Ela subitamente levou a mão direita na própria boca, no intuito de silenciar a si mesma, sendo o seu modo de demonstrar que também falou mais do que deveria.
— Tem razão, Sasha, como a sua preciosa ajudante sou responsável também por resguardar sua identidade secreta! — ela prestou continência para mim, como se eu fosse sua superiora.
— Ai ai, Becca, eu já te disse que não precisa agir assim! — comentei, não conseguindo segurar o riso, pois ela tinha o superpoder de me fazer sorrir à toa. — Você não existe, garota!
— Existo sim, sou bem real! — disse Rebecca, cruzando os braços, fechando os olhos e balançando a cabeça de maneira assertiva por um breve momento. Após isso, abriu rapidamente os olhos e descruzou os braços para apoiar as mãos em meus ombros, exibindo um sorriso malicioso. — O que me faz lembrar que além de ser a sua amiga e ajudante de heroína, também sou a sua conselheira amorosa! Portanto, escute com atenção... — Ela aproximou a boca de meu ouvido para sussurrar. — Se continuar indo para a escola com essa aparência de derrotada, irá afastar todos os garotos de você e será mais um ano na solteirice!

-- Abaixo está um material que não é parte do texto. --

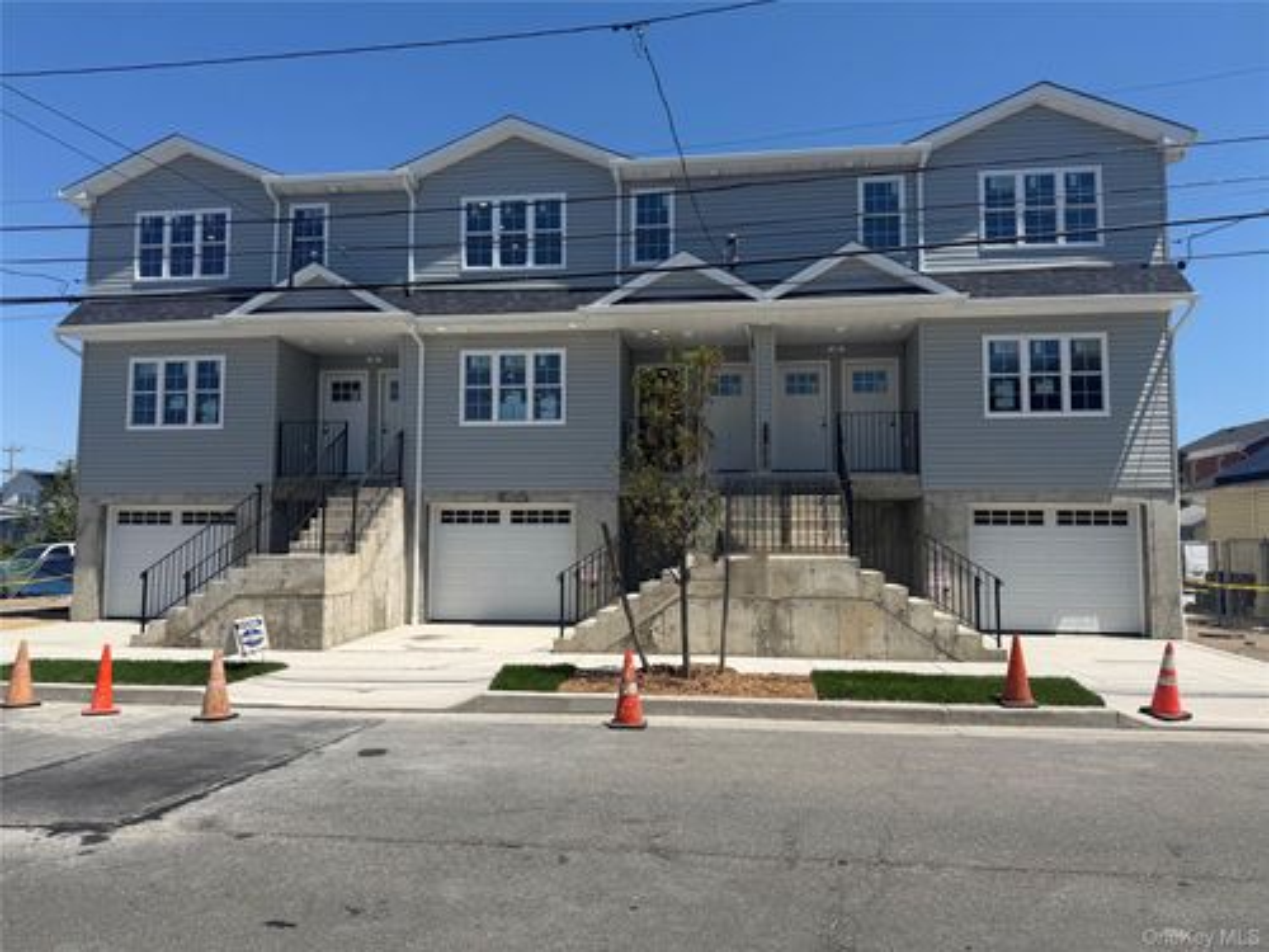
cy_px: 476
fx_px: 880
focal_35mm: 24
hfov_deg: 71.6
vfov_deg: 56.8
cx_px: 634
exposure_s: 1/5714
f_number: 1.78
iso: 80
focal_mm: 6.76
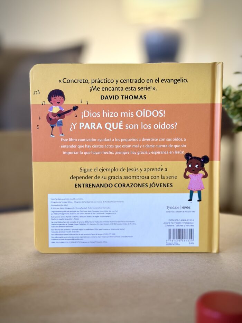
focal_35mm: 48
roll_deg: -0.3
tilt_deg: -6.0
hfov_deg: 30.3
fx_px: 447
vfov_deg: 39.7
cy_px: 162
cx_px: 121
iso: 200
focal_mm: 6.86
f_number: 1.78
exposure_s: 1/50
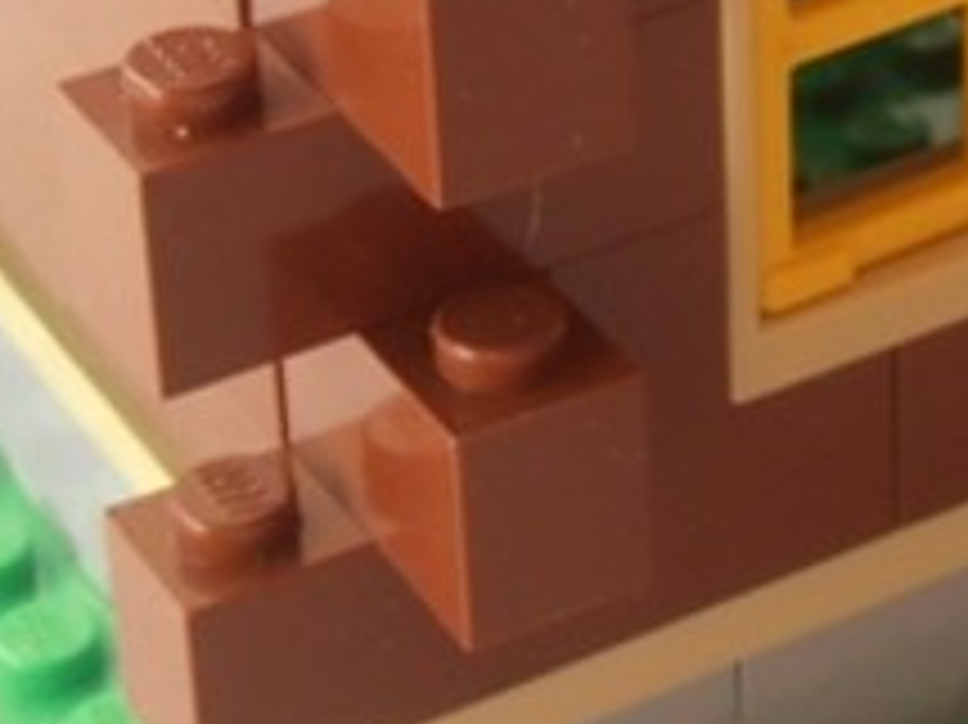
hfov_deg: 12.5
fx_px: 4332
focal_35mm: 155
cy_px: -182
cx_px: 1058
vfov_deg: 9.4
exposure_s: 1/30
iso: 125
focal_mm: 6.61
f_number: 3.9
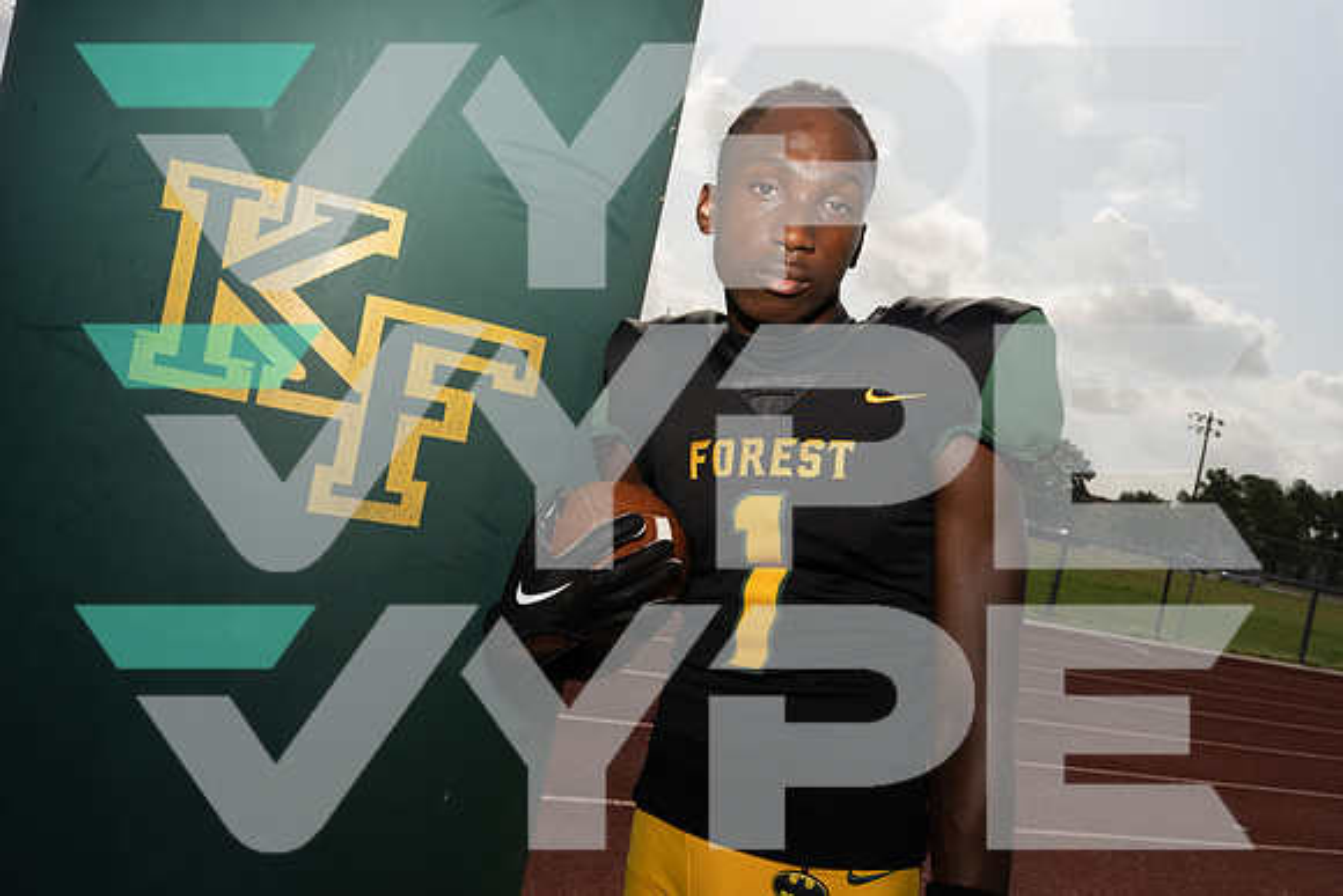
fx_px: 1194
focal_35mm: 32
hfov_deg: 58.7
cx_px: 672
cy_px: 448
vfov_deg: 41.1
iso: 100
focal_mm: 32
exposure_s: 1/250
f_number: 11
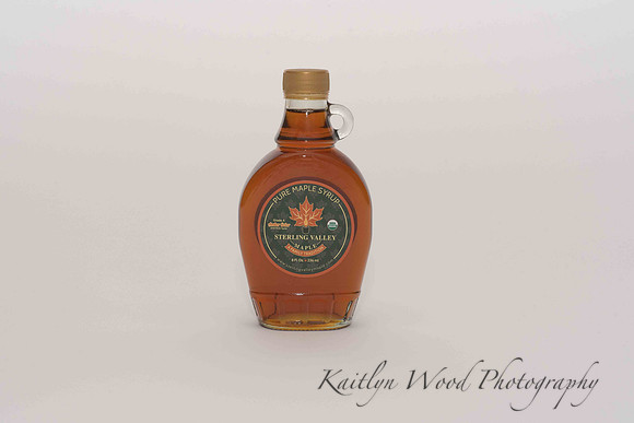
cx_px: 317
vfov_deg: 16.1
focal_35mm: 85
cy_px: 212
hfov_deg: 23.9
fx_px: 1497
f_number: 13
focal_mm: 85
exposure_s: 1/100
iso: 400
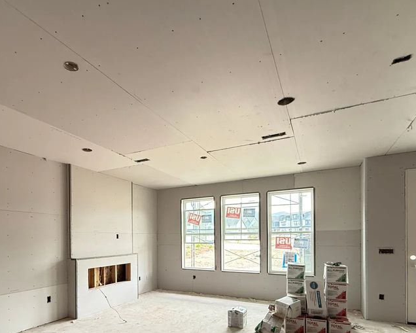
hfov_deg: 74.1
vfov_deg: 60.5
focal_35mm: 22
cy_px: 240
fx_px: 271
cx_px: 164
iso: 200
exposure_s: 1/99
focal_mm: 2.22
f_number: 2.2
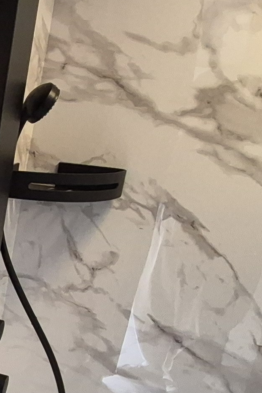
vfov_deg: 33.0
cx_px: -190
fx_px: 633
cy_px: 339
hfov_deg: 18.8
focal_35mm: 58
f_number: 2.2
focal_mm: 1.74
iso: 1000
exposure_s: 1/60
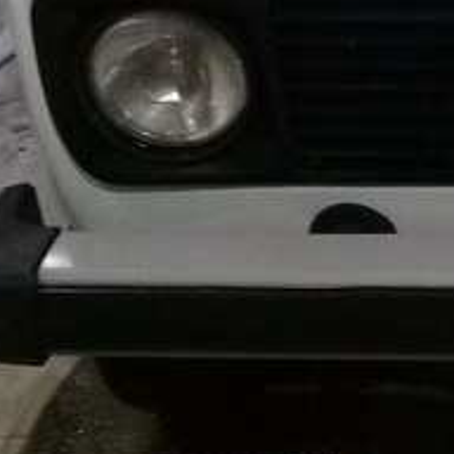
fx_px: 1395
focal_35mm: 94
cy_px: -98
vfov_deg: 17.6
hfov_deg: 16.9
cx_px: 667
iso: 200
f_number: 2.2
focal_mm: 3.3
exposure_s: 1/25
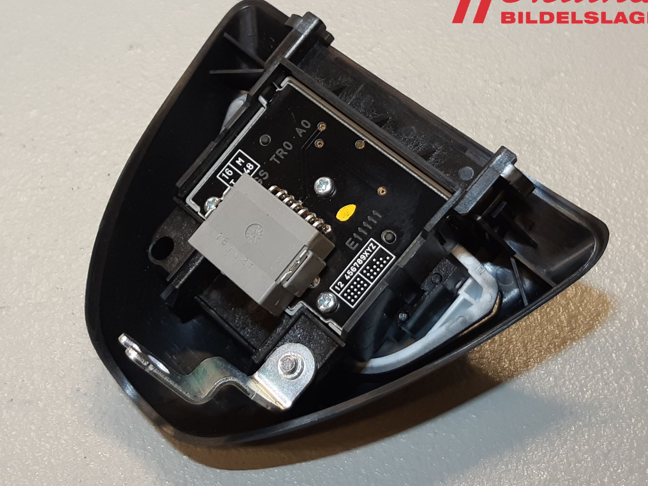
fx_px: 562
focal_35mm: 30
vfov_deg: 46.8
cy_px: 242
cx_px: 302
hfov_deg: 59.9
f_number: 1.7
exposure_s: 1/50
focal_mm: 3.93
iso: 50
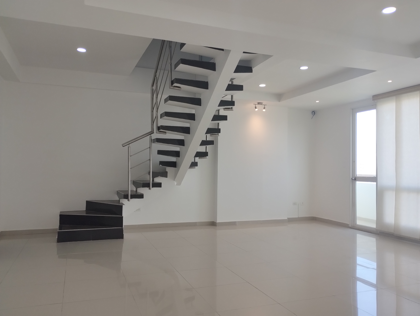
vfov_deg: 49.9
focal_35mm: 28
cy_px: 158
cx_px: 210
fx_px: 340
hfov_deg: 63.4
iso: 150
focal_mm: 4.27
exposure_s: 1/120
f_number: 1.8
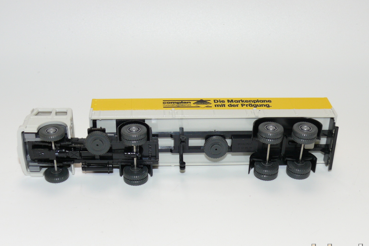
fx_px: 605
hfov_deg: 33.9
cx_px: 185
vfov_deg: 23.0
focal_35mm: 59
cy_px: 139
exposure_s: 1/30
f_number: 4
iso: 100
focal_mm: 9.7
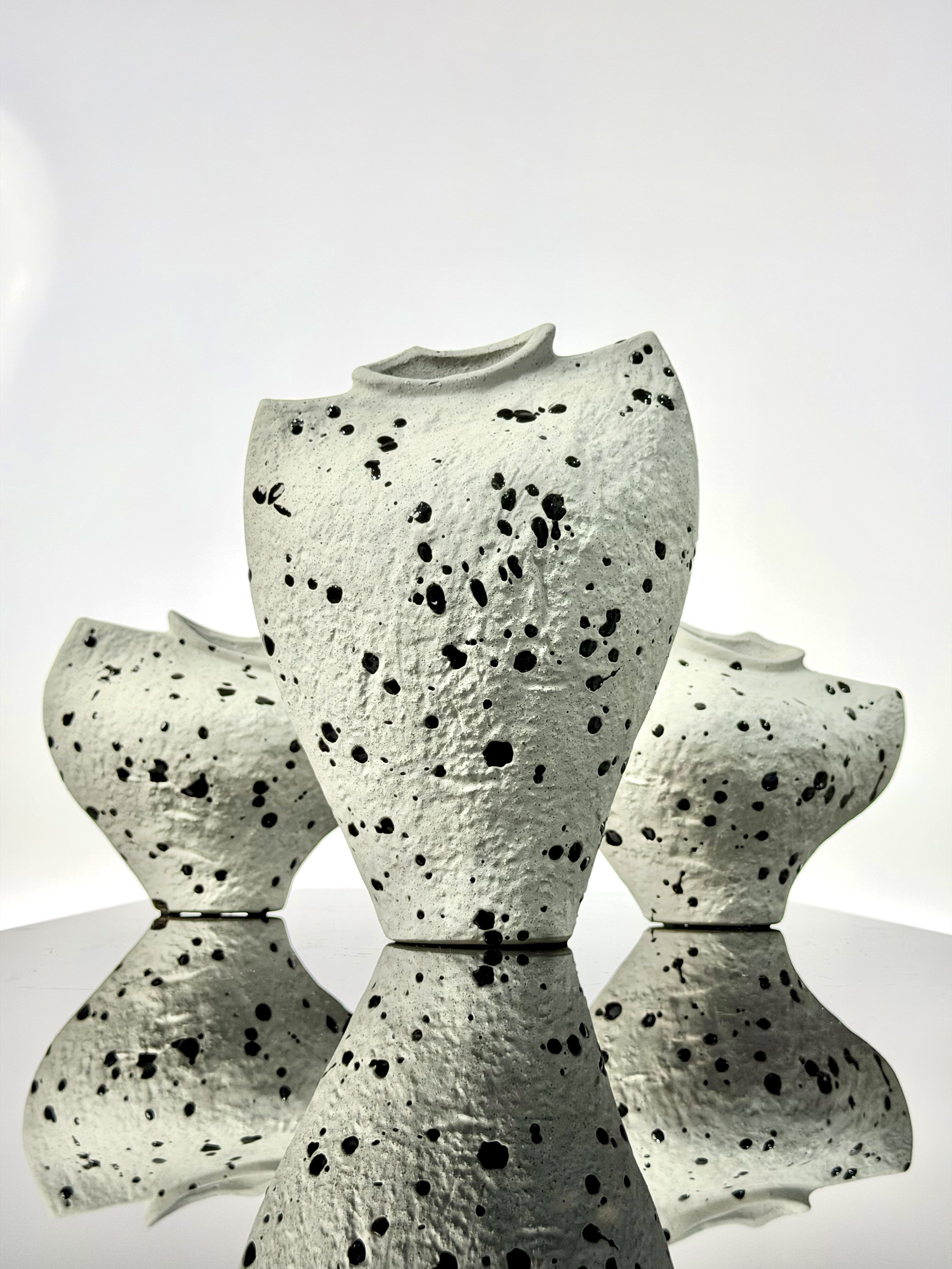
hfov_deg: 30.3
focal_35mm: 48
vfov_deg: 39.7
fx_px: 1760
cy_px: 634
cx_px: 476
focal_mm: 6.76
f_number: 1.78
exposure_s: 1/100
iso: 50
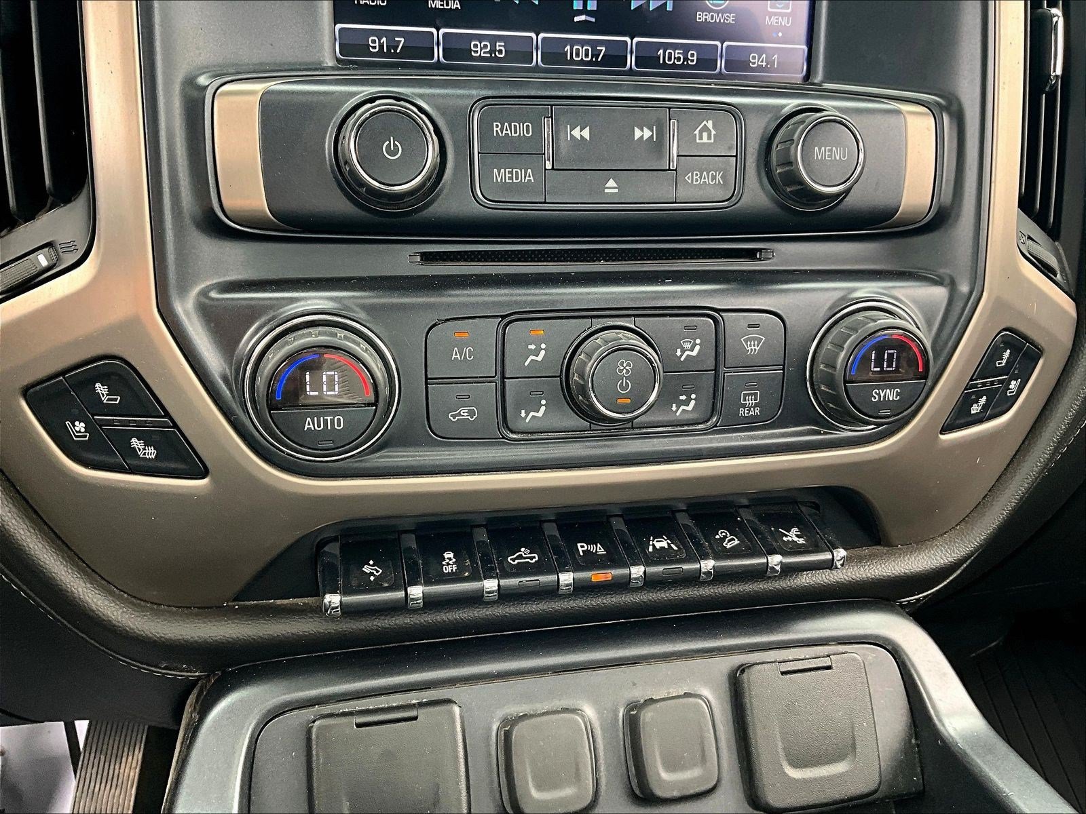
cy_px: 407
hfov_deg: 61.7
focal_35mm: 29
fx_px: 910
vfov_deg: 48.2
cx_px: 543
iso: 50
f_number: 1.8
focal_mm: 3
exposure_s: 1/122
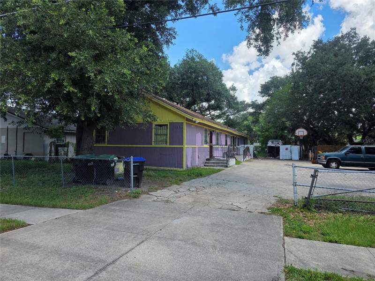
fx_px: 249
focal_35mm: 23
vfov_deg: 58.9
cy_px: 140
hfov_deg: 73.9
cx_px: 188
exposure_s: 1/3160
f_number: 1.7
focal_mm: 6.3
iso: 80
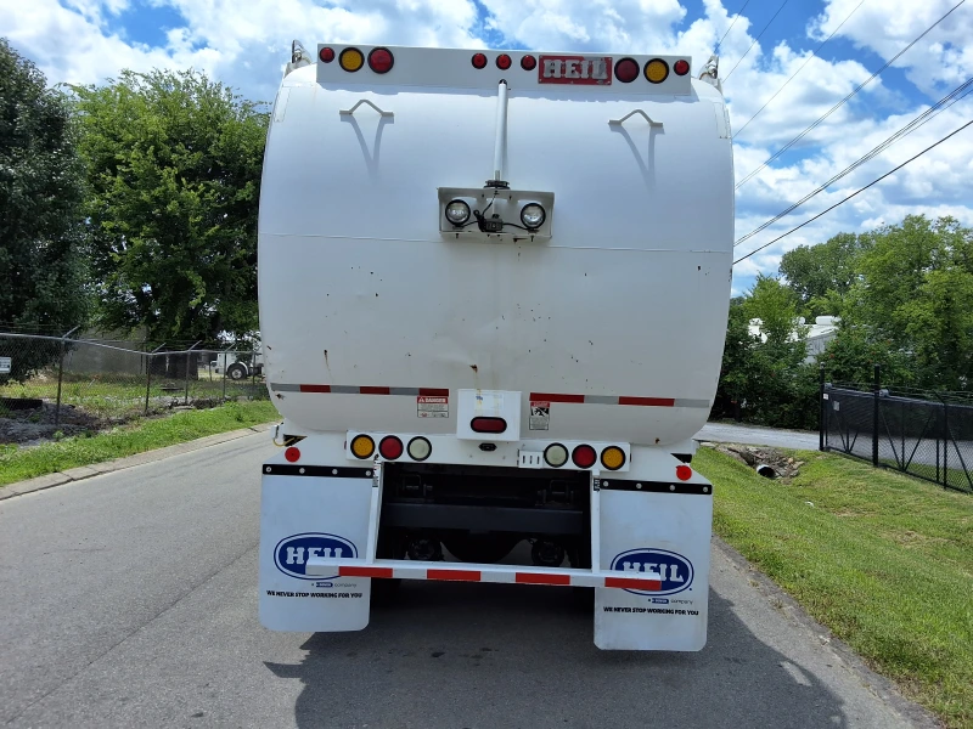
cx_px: 486
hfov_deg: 63.4
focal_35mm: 28
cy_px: 364
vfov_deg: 49.7
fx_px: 787
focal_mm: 2.91
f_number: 1.9
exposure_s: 1/2370
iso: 32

— Eu não ligo para isso! — exclamei, revirando os olhos. — Para mim já é o bastante ter você ao meu lado... — Hesitei em continuar falando, pois comecei a sentir meu rosto ficar muito quente, principalmente com a proximidade de Rebecca. Só conseguia me concentrar no quanto seus longos cabelos castanho-claros e ondulados estavam cheirosos, também observando admirada com o quanto a pele parda bronzeada dela apresentava um aspecto dourado lindo na iluminação daquele banheiro. Ela era o total oposto de mim: tinha tanta cor!
— Eu sou o bastante? — Ela me encarou com um olhar confuso.
— Érr... Não é nada demais, somos grandes amigas e isso é bem natural! — respondi de forma acelerada, quase atropelando as palavras.
Como resultado de minha resposta, Rebecca apenas me devolveu um olhar penetrante que senti que poderia ler o âmago do meu ser. Além disso, com a sua grande proximidade, seus olhos cor de mel e vívidos me deixavam hipnotizada. Fiquei tão nervosa que desviei o olhar dela e a puxei pela mão para fora do banheiro com bastante urgência.
— Ei! Ficou doida? — indagou Rebecca, revoltada.
— Vamos! Vamos retornar para as nossas salas, caso contrário, levaremos uma advertência! — exclamei, sentindo a minha mão extremamente suada deslizando na dela.